Three years ago, my husband’s cousin, a young man, came to us. He obtained employment in our town and lived with us. He stayed with us four months altogether. During the first three months he was not in my thoughts at all ... but during the last month my heart began to beat for him. It was a novel sensation for me and I did not know the meaning of this attraction; I said to myself: I love my husband and my children, why then this strange fascination for my husband’s cousin? He surely must have done something to me to arouse this feeling in me, I thought. Fortunately, the young man soon lost his position and left for some distant place. I felt very happy at his departure, though I longed for him very much.

Two years passed thus, during which I resumed my former contented life with my husband until one day my husband informed me that his cousin had returned and planned to live in our town. I had a presentiment of dark clouds that would soon gather over my head, so I requested my husband to find other quarters than our own for his relative, on the pretext that I was not well enough to care for another person in the family. But as my husband reproached me and charged me with lack of interest in his relatives, I had to yield and give my permission for the man to stay with us.

I had decided to be indifferent and act as a stranger toward the boarder that was thrust upon me, so as to avoid trouble. I did not wish to ignite the feeling in my heart toward him by too close contact. I almost never spoke to him, and never came near him. God only knows how much these efforts cost me, but with all my energy I fought against the diabolic feeling in my heart. Unfortunately, my husband misinterpreted my behavior as a lack of hospitality. His resentment compelled me to assume a more friendly attitude toward his relative, as I wished to avoid quarrelling. What followed may easily be inferred. From amiability I passed to love until he occupied my whole mind and everybody else was non-existent for me. Of course no one was aware of my predicament.

One day I decided to put an end to my sufferings by confessing all to my boarder and requesting him to go away or at least leave our house and avert a scandal. Unfortunately, my hope of a peaceful life was not fulfilled, following my confession to the cousin. He remained in our home and became more friendly than ever towards me. I began to love him so intensely that I hardly noticed his growing intimacy with me and as a result I gave birth to a baby whose father is my husband’s cousin....

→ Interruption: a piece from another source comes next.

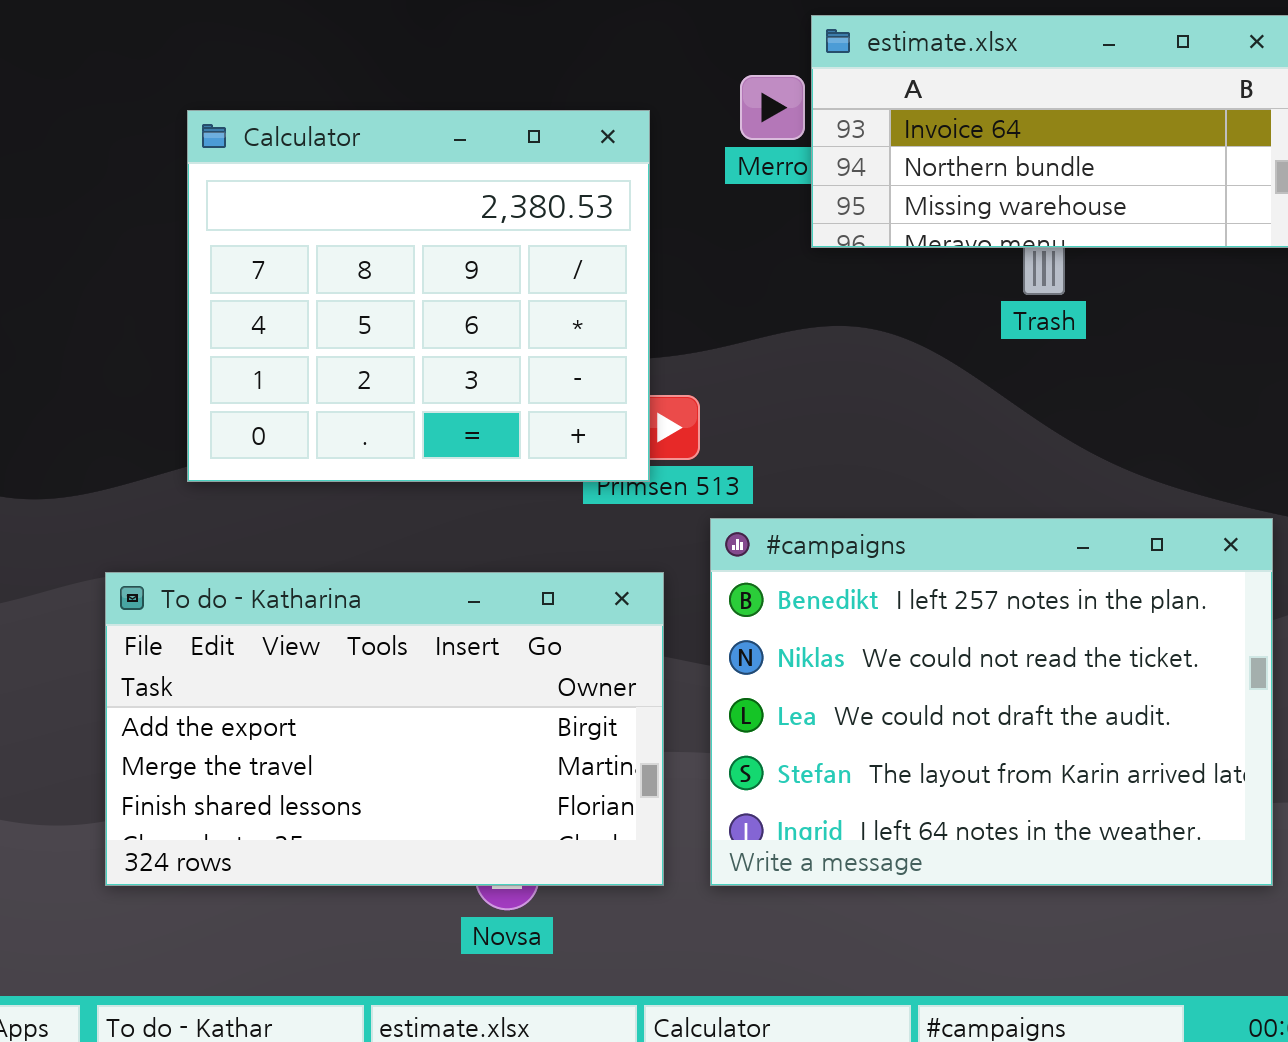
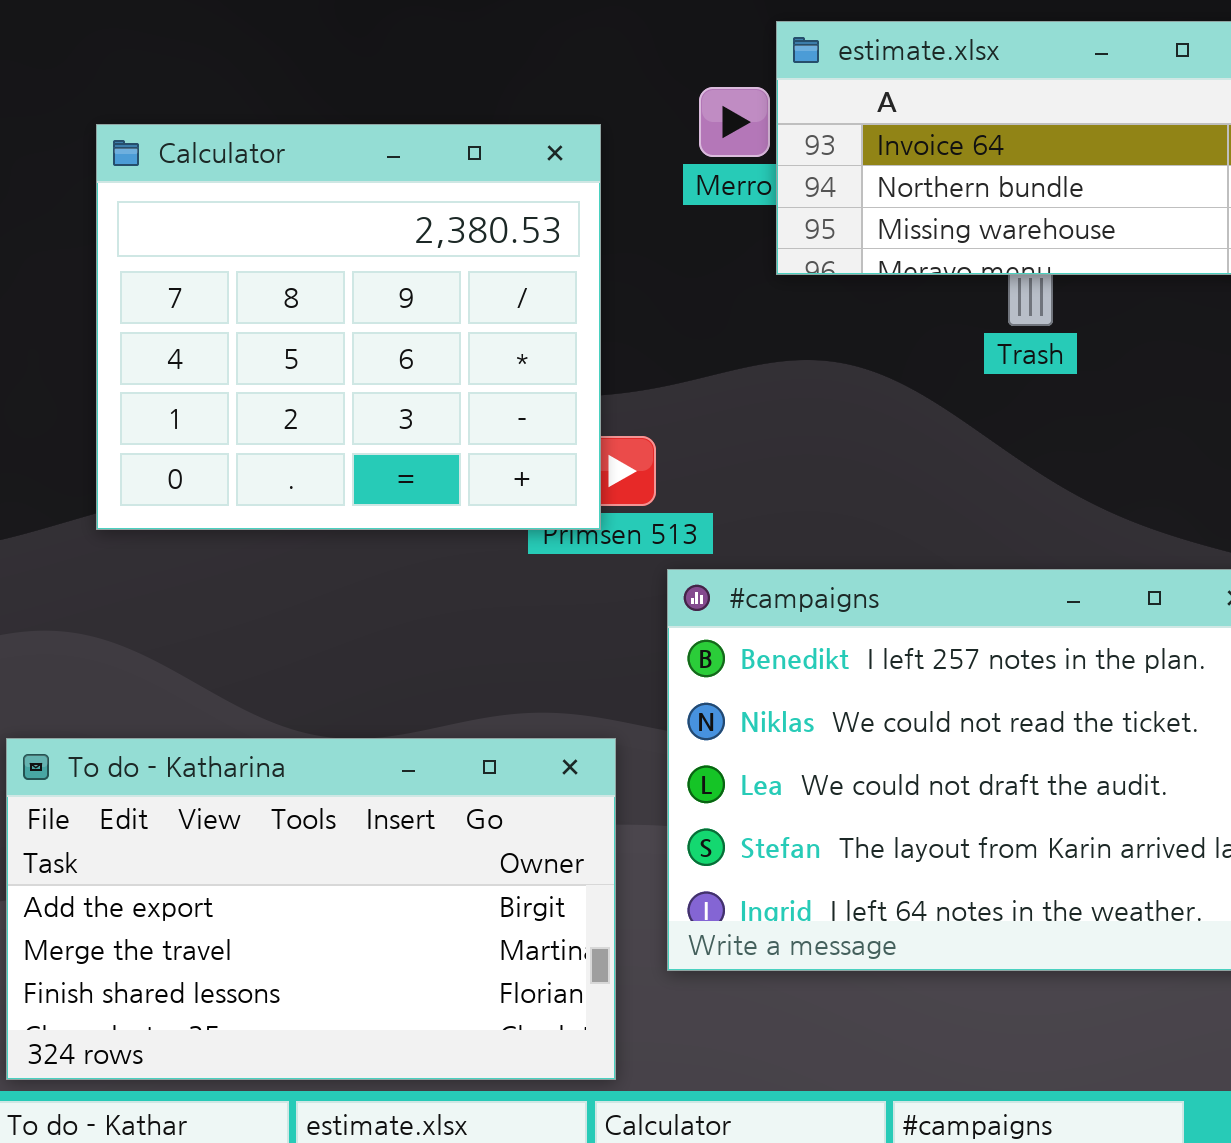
To do - Katharina: [105,572,664,886] -> [6,738,616,1080], moved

I am unable to describe to you one hundredth part of the misery this has caused me. I always considered an unfaithful wife the worst creature on earth and now ... I am myself a degraded woman.... The mere thought of it drives me insane. My husband, of course, knows nothing about the incident. When the child was born he wanted to name it after one of his recently deceased relatives but ... I felt as if this would desecrate the grave of his late relative. After oceans of tears, I finally induced him to name the child after one of my own relatives.

But my troubles did not end here. Every day in the week is a day of utter anguish for me and every day I feel the tortures of hell.... I can not stand my husband’s tenderness toward the child that is mine but not his. When he gives the baby a kiss it burns me like a hot coal dropped in my bosom. Every time he calls it his baby I hear some one shouting into my ear the familiar epithet thrown at low creatures like me ... and every time he takes the child in his arms I am tempted to tell him the terrible truth.... And so I continue to suffer. When my husband is not at home I spend my time studying the face of my child, and when I think it appears to resemble its father at such a moment I become terrified at the possibility of the baby’s growing up into a real likeness to its father. What would my husband say and do when he noticed the similarity between my baby and his cousin? It is this thought that is killing me.... [If I should tell my husband I am sure he would drive me away.] I do not care for myself so much as for the child who would be branded with the name given all such children and this would remain a stain upon him for the rest of his life.... It is this fear that prevents me from revealing to my husband my crime against him. But how much longer shall I be able to bear the pain and wretchedness?[[12]]

3. The Desire for Response. Up to this point I have described the types of mental impressionability connected with the pursuit of food and the avoidance of death, which are closely connected with the emotions of anger and fear. The desire for response, on the other hand, is primarily related to the instinct of love, and shows itself in the tendency to seek and to give signs of appreciation in connection with other individuals.

There is first of all the devotion of the mother to the child and the response of the child, indicated in the passage from Watson above, and in the following passage from Thorndike.

All women possess originally, from early childhood to death, some interest in human babies, and a responsiveness to the instinctive looks, calls, gestures and cries of infancy and childhood, being satisfied by childish gurglings, smiles and affectionate gestures, and moved to instinctive comforting acts by childish signs of pain, grief and misery. Brutal habits may destroy, or competing habits overgrow, or the lack of exercise weaken, these tendencies, but they are none the less as original as any fact in human nature.[[13]]

This relation is of course useful and necessary since the child is helpless throughout a period of years and would not live unless the mother were impelled to give it her devotion. This attitude is present in the father of the child also but is weaker, less demonstrative, and called out more gradually.